Le tribunal militaire a condamné le sergent Baba Guida à huit ans de prison ferme. Le gendarme Haranga Gilbert a écopé de dix ans de prison, tandis que le caporal Sanding Sanding a été condamné à cinq ans. L’ancien combattant séparatiste Tata Nfor Maxwell, surnommé « Bullet », impliqué dans l’opération aux côtés d’une milice progouvernementale, a pour sa part été condamné à dix ans de prison après avoir séjourné au Comité national de désarmement, démobilisation et réintégration.
Les accusés ont été reconnus coupables de violation de consignes, coaction de meurtre, destruction, incendie et violences sur femme enceinte à la suite d’une opération militaire menée le 14 février 2020 dans le village de Ngarbuh 3.
Selon les conclusions d’une mission d’enquête menée par la coalition, l’attaque a été lancée dans la nuit du 14 février 2020 vers 3 heures du matin par une opération conjointe impliquant des militaires camerounais, des miliciens progouvernementaux et des bergers armés. Le bilan fait état d’au moins 22 civils tués, dont neuf hommes, sept femmes et six enfants, parmi lesquels trois de moins de trois ans. Plusieurs corps ont été retrouvés calcinés et de nombreux habitants ont été blessés.
La coalition dénonce également le rejet par la juridiction militaire de la constitution de partie civile des familles des victimes et le refus d’accorder les 1,7 milliard de francs Cfa de dommages et intérêts réclamés par les ayants droit.
Les organisations de la société civile affirment en outre que le procès, ouvert le 17 décembre 2020, a été entaché de graves irrégularités, notamment le refus du tribunal d’admettre certaines preuves jugées essentielles, dont des certificats de décès permettant d’identifier toutes les victimes.
Elles regrettent par ailleurs que les officiers supérieurs ayant autorisé ou supervisé l’opération n’aient jamais été arrêtés ni inculpés, tout comme plusieurs miliciens progouvernementaux accusés de participation directe au massacre et toujours en fuite.
La coalition appelle à un réexamen du jugement par la Cour d’appel du Centre et exhorte les autorités camerounaises à respecter leurs obligations internationales en matière de droits humains, notamment celles découlant de la Déclaration universelle des droits de l’homme et de la Charte africaine des droits de l’homme et des peuples.

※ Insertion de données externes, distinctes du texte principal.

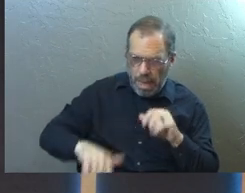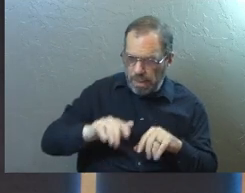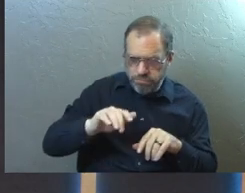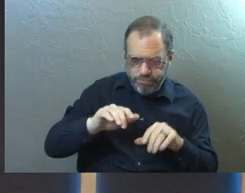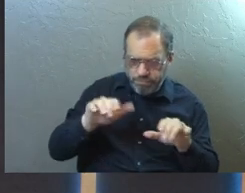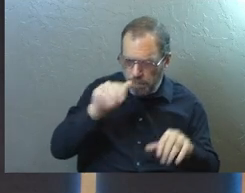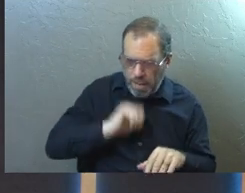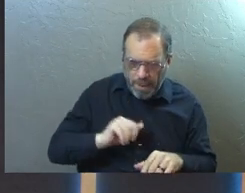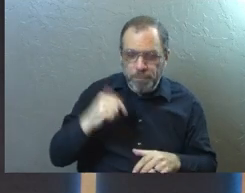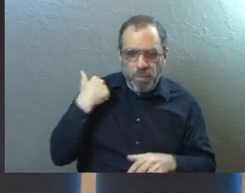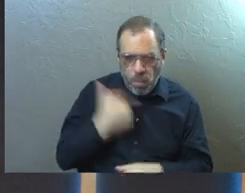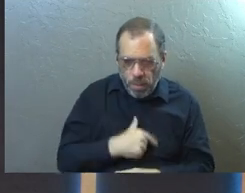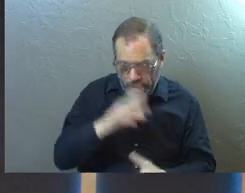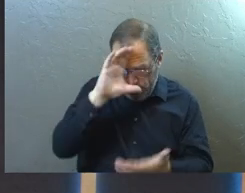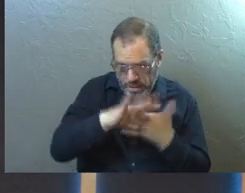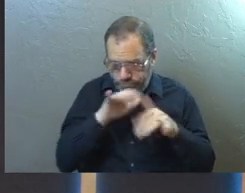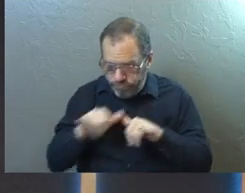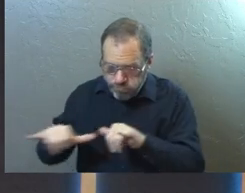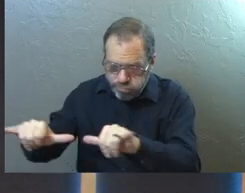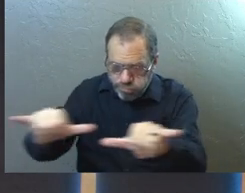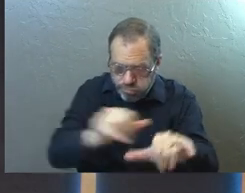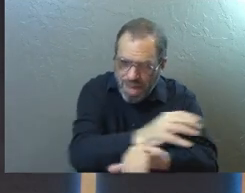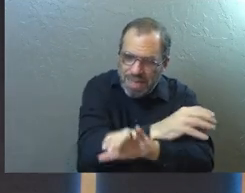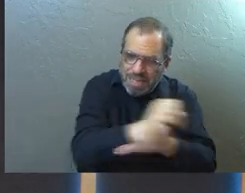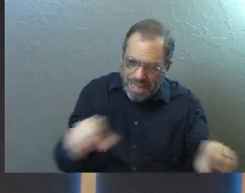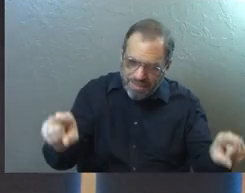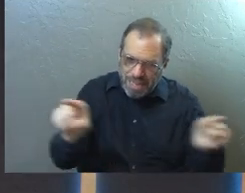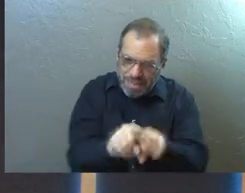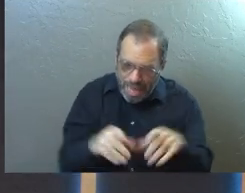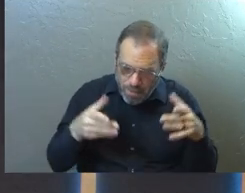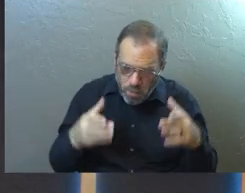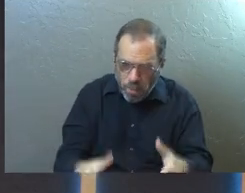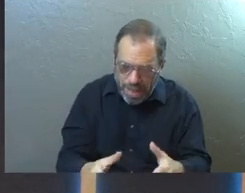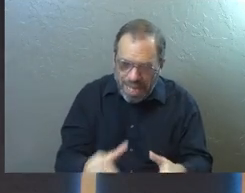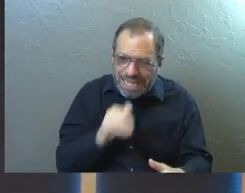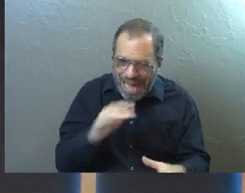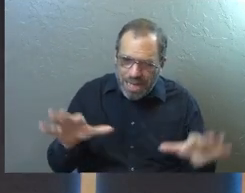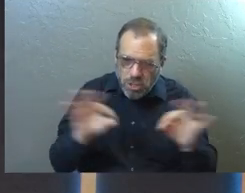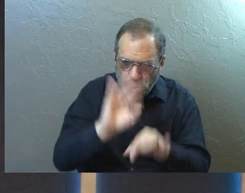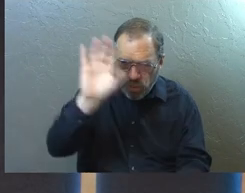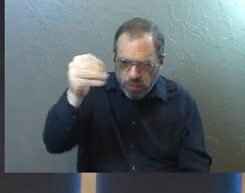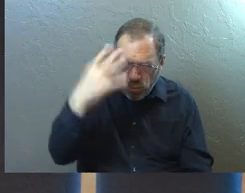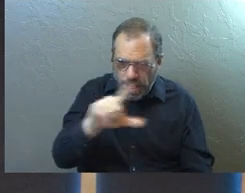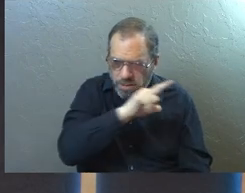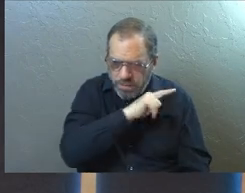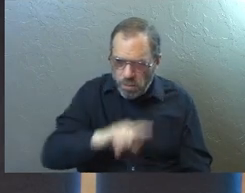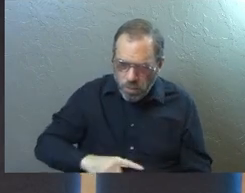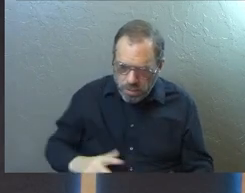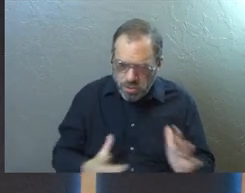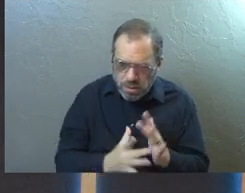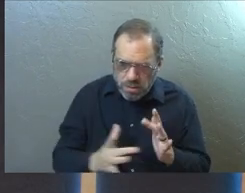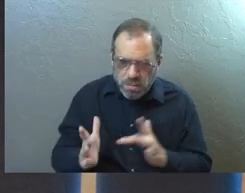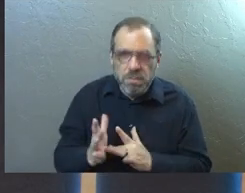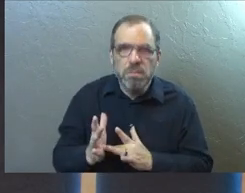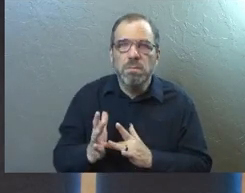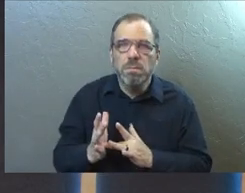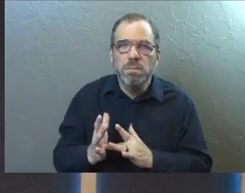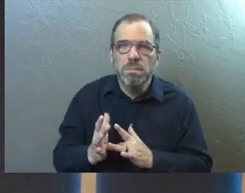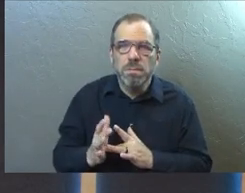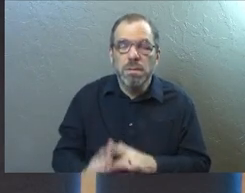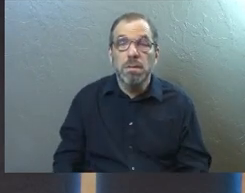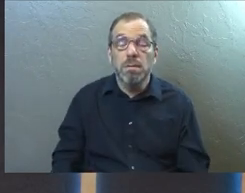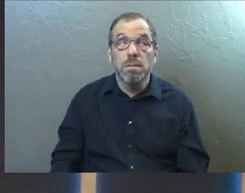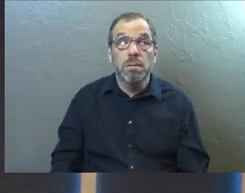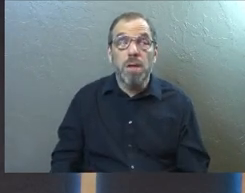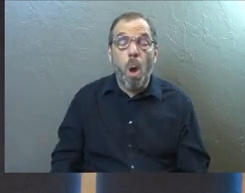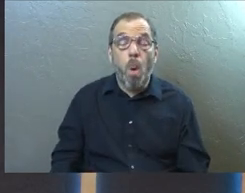bear? We believe that we are all saved the same way by the undeserved grace of the Lord Jesus. This is a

Le massacre de Ngarbuh, survenu le 14 février 2020 dans la région anglophone du Nord-Ouest, avait suscité une vive indignation internationale dans le contexte de la crise séparatiste qui oppose depuis 2016 les forces gouvernementales camerounaises à des groupes armés indépendantistes réclamant la création d’un État appelé Ambazonie. Les organisations de défense des droits humains continuent de dénoncer l’impunité entourant les exactions commises contre les civils dans les régions anglophones.